Health Care Decisions on Dying


Jewish tradition affirms the sanctity of life, as well as the precept that ever means must be undertaken to preserve life. It also affirms that when there is no hope for a patient and death is certain, impediments to death must not be created, and the patient must be allowed to die in dignity and in peace.

Recent medical developments now make it possible to prolong artificially the process of dying in those whose deaths would otherwise be imminent. These developments have kept many patients alive after they have become incompetent and are close to death or in a persistent vegetative state, with no chance of recovery.

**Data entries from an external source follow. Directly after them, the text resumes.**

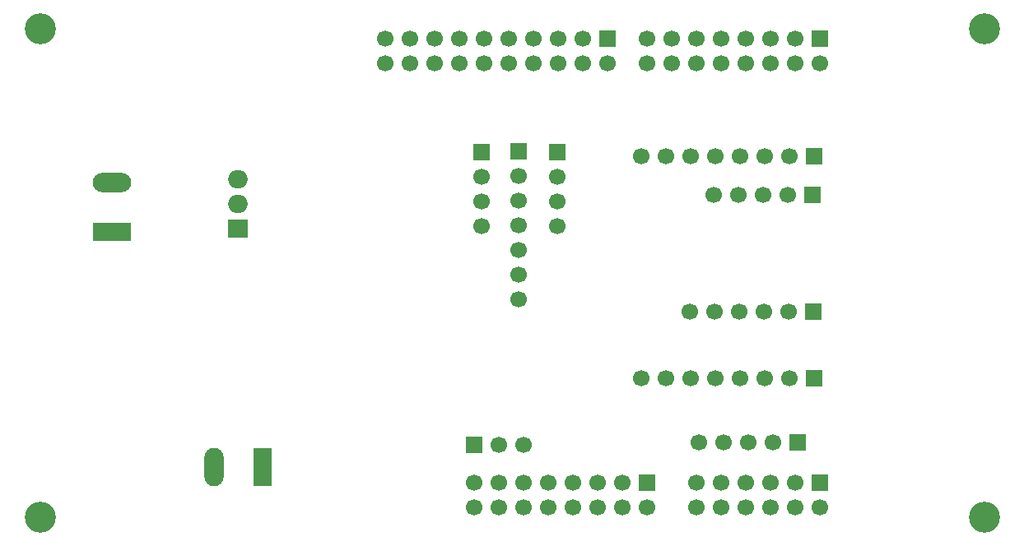
<source format=gbr>
%TF.GenerationSoftware,KiCad,Pcbnew,9.0.1*%
%TF.CreationDate,2025-05-05T17:36:54+02:00*%
%TF.ProjectId,Geocachingbox,47656f63-6163-4686-996e-67626f782e6b,rev?*%
%TF.SameCoordinates,Original*%
%TF.FileFunction,Soldermask,Bot*%
%TF.FilePolarity,Negative*%
%FSLAX46Y46*%
G04 Gerber Fmt 4.6, Leading zero omitted, Abs format (unit mm)*
G04 Created by KiCad (PCBNEW 9.0.1) date 2025-05-05 17:36:54*
%MOMM*%
%LPD*%
G01*
G04 APERTURE LIST*
%ADD10R,1.700000X1.700000*%
%ADD11C,1.700000*%
%ADD12R,1.980000X3.960000*%
%ADD13O,1.980000X3.960000*%
%ADD14C,3.200000*%
%ADD15R,3.960000X1.980000*%
%ADD16O,3.960000X1.980000*%
%ADD17R,2.000000X1.905000*%
%ADD18O,2.000000X1.905000*%
G04 APERTURE END LIST*
D10*
%TO.C,J9*%
X134260000Y-110000000D03*
D11*
X136800000Y-110000000D03*
X139340000Y-110000000D03*
%TD*%
D12*
%TO.C,3BAT1*%
X112500000Y-112235000D03*
D13*
X107500000Y-112235000D03*
%TD*%
D10*
%TO.C,J3*%
X169800000Y-113890000D03*
D11*
X169800000Y-116430000D03*
X167260000Y-113890000D03*
X167260000Y-116430000D03*
X164720000Y-113890000D03*
X164720000Y-116430000D03*
X162180000Y-113890000D03*
X162180000Y-116430000D03*
X159640000Y-113890000D03*
X159640000Y-116430000D03*
X157100000Y-113890000D03*
X157100000Y-116430000D03*
%TD*%
D10*
%TO.C,J2*%
X147956000Y-68145000D03*
D11*
X147956000Y-70685000D03*
X145416000Y-68145000D03*
X145416000Y-70685000D03*
X142876000Y-68145000D03*
X142876000Y-70685000D03*
X140336000Y-68145000D03*
X140336000Y-70685000D03*
X137796000Y-68145000D03*
X137796000Y-70685000D03*
X135256000Y-68145000D03*
X135256000Y-70685000D03*
X132716000Y-68145000D03*
X132716000Y-70685000D03*
X130176000Y-68145000D03*
X130176000Y-70685000D03*
X127636000Y-68145000D03*
X127636000Y-70685000D03*
X125096000Y-68145000D03*
X125096000Y-70685000D03*
%TD*%
D14*
%TO.C,H2*%
X89568985Y-67129000D03*
%TD*%
D10*
%TO.C,J10*%
X142800000Y-79800000D03*
D11*
X142800000Y-82340000D03*
X142800000Y-84880000D03*
X142800000Y-87420000D03*
%TD*%
D10*
%TO.C,J7*%
X169120000Y-96235000D03*
D11*
X166580000Y-96235000D03*
X164040000Y-96235000D03*
X161500000Y-96235000D03*
X158960000Y-96235000D03*
X156420000Y-96235000D03*
%TD*%
D10*
%TO.C,J5*%
X169160000Y-103095000D03*
D11*
X166620000Y-103095000D03*
X164080000Y-103095000D03*
X161540000Y-103095000D03*
X159000000Y-103095000D03*
X156460000Y-103095000D03*
X153920000Y-103095000D03*
X151380000Y-103095000D03*
%TD*%
D15*
%TO.C,J8*%
X97000000Y-88000000D03*
D16*
X97000000Y-83000000D03*
%TD*%
D17*
%TO.C,Q1*%
X109945000Y-87740000D03*
D18*
X109945000Y-85200000D03*
X109945000Y-82660000D03*
%TD*%
D10*
%TO.C,J6*%
X169160000Y-80235000D03*
D11*
X166620000Y-80235000D03*
X164080000Y-80235000D03*
X161540000Y-80235000D03*
X159000000Y-80235000D03*
X156460000Y-80235000D03*
X153920000Y-80235000D03*
X151380000Y-80235000D03*
%TD*%
D10*
%TO.C,J13*%
X135000000Y-79800000D03*
D11*
X135000000Y-82340000D03*
X135000000Y-84880000D03*
X135000000Y-87420000D03*
%TD*%
D10*
%TO.C,J4*%
X152019000Y-113890000D03*
D11*
X152019000Y-116430000D03*
X149479000Y-113890000D03*
X149479000Y-116430000D03*
X146939000Y-113890000D03*
X146939000Y-116430000D03*
X144399000Y-113890000D03*
X144399000Y-116430000D03*
X141859000Y-113890000D03*
X141859000Y-116430000D03*
X139319000Y-113890000D03*
X139319000Y-116430000D03*
X136779000Y-113890000D03*
X136779000Y-116430000D03*
X134239000Y-113890000D03*
X134239000Y-116430000D03*
%TD*%
D14*
%TO.C,H1*%
X89568000Y-117446000D03*
%TD*%
D10*
%TO.C,J1*%
X169800000Y-68145000D03*
D11*
X169800000Y-70685000D03*
X167260000Y-68145000D03*
X167260000Y-70685000D03*
X164720000Y-68145000D03*
X164720000Y-70685000D03*
X162180000Y-68145000D03*
X162180000Y-70685000D03*
X159640000Y-68145000D03*
X159640000Y-70685000D03*
X157100000Y-68145000D03*
X157100000Y-70685000D03*
X154560000Y-68145000D03*
X154560000Y-70685000D03*
X152020000Y-68145000D03*
X152020000Y-70685000D03*
%TD*%
D10*
%TO.C,J11*%
X169040000Y-84235000D03*
D11*
X166500000Y-84235000D03*
X163960000Y-84235000D03*
X161420000Y-84235000D03*
X158880000Y-84235000D03*
%TD*%
D10*
%TO.C,J12*%
X167500000Y-109735000D03*
D11*
X164960000Y-109735000D03*
X162420000Y-109735000D03*
X159880000Y-109735000D03*
X157340000Y-109735000D03*
%TD*%
D14*
%TO.C,H4*%
X186690000Y-67129000D03*
%TD*%
%TO.C,H3*%
X186680000Y-117446000D03*
%TD*%
D10*
%TO.C,J14*%
X138800000Y-79760000D03*
D11*
X138800000Y-82300000D03*
X138800000Y-84840000D03*
X138800000Y-87380000D03*
X138800000Y-89920000D03*
X138800000Y-92460000D03*
X138800000Y-95000000D03*
%TD*%
M02*

</source>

Often these patients, before becoming incompetent, have not expressed their views in an enforceable way or have not had the opportunity to record their views on issues of death and dying.

The prolongation of their lives through such procedures takes an enormous toll upon the spiritual, emotional and economic resources of the patients and their families and friends, and at times can result in protracted litigation. Clergy, physicians and other health care providers are often confronted with a variety of irreconcilable or unresolvable moral and ethical conflicts when patients have not expressed whether they want such procedures used to prolong their lives.

In 1990, in the landmark decision in Cruzan v. Director, Missouri Department of Health, the United States Supreme Court affirmed that 1) a competent person has a right to refuse unwanted medical treatment, 2) that right survives incompetency, and 3) that right should be protected when a decision to refuse treatment is clearly expressed with specificity by a patient, when competent. The Cruzan decision makes clear the importance of expressing and recording one's wishes before illness strikes, to insure that those wishes will be honored, to give guidance to physicians, other health care providers, family, friends, and clergy, and to avoid the trauma which ensues when a patient's wishes are either unknown or not clearly recorded.

THEREFORE, the Union of American Hebrew Congregations resolves to:

  1. Reaffirm that in accordance with Jewish tradition each individual has the ethical, moral and legal right to make his own or her own health care decisions, and that such right survives incompetency.
  2. Develop and promote educational programs to inform each member of the existence of issues relating to death and dying which often require difficult decisions and to urge members to discuss such issues with their families, friends, physicians, rabbis and cantors.
  3. To encourage members of our congregations to use advance health care directives and/or other legally acceptable and binding writings, such as living wills and durable health care powers of attorney, as well as the words "living will" placed on all state driver's licenses, for the purpose of memorializing their respective decisions with respect to the administration of life-sustaining medical treatment and procedures in the event of their incompetency accompanied by a terminal illness or a persistent vegetative state, with no chance of recovery.
  4. To promote and support the enactment of national, state, and provincial legislation, preferably of a uniform nature, designed to facilitate the decision making process set forth above.
  5. Call upon all member congregations to support and join in these efforts.